The enthalpy and entropy of a reaction are `-5.0 kJ//mol and -20 JK^(-1) mol^(-1)` respectively and are independent of temperature . What is the highest temperature unto which the reaction is feasible ?

To determine the highest temperature at which the reaction is feasible, we can use the Gibbs free energy equation: \[ \Delta G = \Delta H - T \Delta S \] For a reaction to be feasible, \(\Delta G\) must be less than or equal to zero. At the highest temperature where the reaction is still feasible, \(\Delta G\) will be equal to zero.

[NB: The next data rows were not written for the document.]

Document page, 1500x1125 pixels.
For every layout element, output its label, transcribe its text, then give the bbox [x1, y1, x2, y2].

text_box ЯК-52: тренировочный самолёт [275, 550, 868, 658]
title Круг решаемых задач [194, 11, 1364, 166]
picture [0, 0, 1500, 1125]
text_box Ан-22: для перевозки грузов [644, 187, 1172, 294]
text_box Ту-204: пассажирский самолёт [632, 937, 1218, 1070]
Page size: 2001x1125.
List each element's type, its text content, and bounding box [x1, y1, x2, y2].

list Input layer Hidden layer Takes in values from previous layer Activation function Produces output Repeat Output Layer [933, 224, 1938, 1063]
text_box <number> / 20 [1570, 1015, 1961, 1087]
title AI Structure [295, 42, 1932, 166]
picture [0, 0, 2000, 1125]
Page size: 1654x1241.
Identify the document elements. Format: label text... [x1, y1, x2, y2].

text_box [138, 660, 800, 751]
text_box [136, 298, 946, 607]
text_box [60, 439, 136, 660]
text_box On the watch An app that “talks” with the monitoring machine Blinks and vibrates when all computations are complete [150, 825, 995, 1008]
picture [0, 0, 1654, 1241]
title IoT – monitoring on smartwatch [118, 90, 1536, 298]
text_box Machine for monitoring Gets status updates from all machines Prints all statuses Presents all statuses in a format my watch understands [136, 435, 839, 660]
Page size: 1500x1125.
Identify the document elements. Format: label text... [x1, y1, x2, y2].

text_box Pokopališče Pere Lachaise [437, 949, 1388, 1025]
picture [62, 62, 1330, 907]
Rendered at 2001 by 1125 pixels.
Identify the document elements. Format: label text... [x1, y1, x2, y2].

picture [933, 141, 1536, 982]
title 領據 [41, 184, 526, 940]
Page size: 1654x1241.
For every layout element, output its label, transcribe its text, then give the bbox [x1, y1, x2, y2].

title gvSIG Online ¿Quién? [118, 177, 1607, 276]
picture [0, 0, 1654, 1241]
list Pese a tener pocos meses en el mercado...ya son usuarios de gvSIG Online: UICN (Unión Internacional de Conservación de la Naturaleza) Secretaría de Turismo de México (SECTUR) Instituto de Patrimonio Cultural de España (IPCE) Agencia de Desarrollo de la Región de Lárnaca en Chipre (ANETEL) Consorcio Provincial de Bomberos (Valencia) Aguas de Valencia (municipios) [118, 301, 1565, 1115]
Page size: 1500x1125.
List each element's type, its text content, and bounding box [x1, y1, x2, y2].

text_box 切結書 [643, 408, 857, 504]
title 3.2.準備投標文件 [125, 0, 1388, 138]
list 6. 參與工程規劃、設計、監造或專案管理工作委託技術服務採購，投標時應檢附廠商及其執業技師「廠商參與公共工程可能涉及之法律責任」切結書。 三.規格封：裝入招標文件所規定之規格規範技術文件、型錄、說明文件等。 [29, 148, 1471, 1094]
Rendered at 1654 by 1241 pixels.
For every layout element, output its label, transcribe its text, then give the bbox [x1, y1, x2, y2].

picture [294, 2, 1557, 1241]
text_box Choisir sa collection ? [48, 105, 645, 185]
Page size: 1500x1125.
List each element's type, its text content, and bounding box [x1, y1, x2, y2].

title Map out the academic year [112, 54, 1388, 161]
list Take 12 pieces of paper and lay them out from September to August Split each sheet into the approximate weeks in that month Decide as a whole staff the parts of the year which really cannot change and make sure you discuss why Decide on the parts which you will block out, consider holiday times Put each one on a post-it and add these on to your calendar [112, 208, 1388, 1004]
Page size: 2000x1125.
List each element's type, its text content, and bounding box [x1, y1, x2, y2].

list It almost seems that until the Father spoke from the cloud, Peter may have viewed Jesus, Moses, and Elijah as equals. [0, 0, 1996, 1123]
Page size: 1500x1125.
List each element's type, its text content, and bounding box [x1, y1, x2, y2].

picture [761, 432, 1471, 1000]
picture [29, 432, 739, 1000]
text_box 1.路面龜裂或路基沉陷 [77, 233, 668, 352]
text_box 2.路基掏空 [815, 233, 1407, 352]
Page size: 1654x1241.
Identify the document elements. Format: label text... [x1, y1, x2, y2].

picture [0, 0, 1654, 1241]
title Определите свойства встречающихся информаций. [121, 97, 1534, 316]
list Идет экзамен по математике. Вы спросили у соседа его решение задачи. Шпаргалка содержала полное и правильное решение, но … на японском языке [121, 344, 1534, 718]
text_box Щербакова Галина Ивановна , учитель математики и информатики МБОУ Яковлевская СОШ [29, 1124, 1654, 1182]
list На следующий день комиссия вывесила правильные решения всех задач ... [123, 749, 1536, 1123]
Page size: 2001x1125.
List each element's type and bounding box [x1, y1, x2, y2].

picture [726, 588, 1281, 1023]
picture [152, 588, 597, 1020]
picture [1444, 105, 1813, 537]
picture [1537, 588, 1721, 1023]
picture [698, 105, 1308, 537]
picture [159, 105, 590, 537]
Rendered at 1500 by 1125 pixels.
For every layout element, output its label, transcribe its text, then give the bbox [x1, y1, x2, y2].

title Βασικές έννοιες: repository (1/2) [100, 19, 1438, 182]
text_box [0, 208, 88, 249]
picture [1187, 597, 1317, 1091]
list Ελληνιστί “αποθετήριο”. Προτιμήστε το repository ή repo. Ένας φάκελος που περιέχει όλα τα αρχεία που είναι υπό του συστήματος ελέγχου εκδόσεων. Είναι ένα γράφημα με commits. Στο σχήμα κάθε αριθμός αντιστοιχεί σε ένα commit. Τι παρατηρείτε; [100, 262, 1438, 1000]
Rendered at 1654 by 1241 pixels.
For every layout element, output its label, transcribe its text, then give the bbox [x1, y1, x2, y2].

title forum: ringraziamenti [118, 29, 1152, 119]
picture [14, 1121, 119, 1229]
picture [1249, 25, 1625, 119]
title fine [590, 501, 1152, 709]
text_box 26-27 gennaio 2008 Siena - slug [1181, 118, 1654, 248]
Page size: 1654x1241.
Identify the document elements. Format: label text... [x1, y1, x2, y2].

Therefore, we can set up the equation: \[ 0 = \Delta H - T \Delta S \] Rearranging this gives us: \[ T = \frac{\Delta H}{\Delta S} \] ### Step 1: Convert the given enthalpy and entropy values to consistent units - Given \(\Delta H = -5.0 \, \text{kJ/mol}\) - Convert \(\Delta H\) to joules: \[ \Delta H = -5.0 \, \text{kJ/mol} = -5.0 \times 10^3 \, \text{J/mol} = -5000 \, \text{J/mol} \] - Given \(\Delta S = -20 \, \text{J/K} \cdot \text{mol}\) ### Step 2: Substitute the values into the temperature equation Using the values we have: \[ T = \frac{\Delta H}{\Delta S} = \frac{-5000 \, \text{J/mol}}{-20 \, \text{J/K} \cdot \text{mol}} \] ### Step 3: Calculate the temperature \[ T = \frac{5000}{20} = 250 \, \text{K} \] ### Conclusion The highest temperature up to which the reaction is feasible is **250 K**.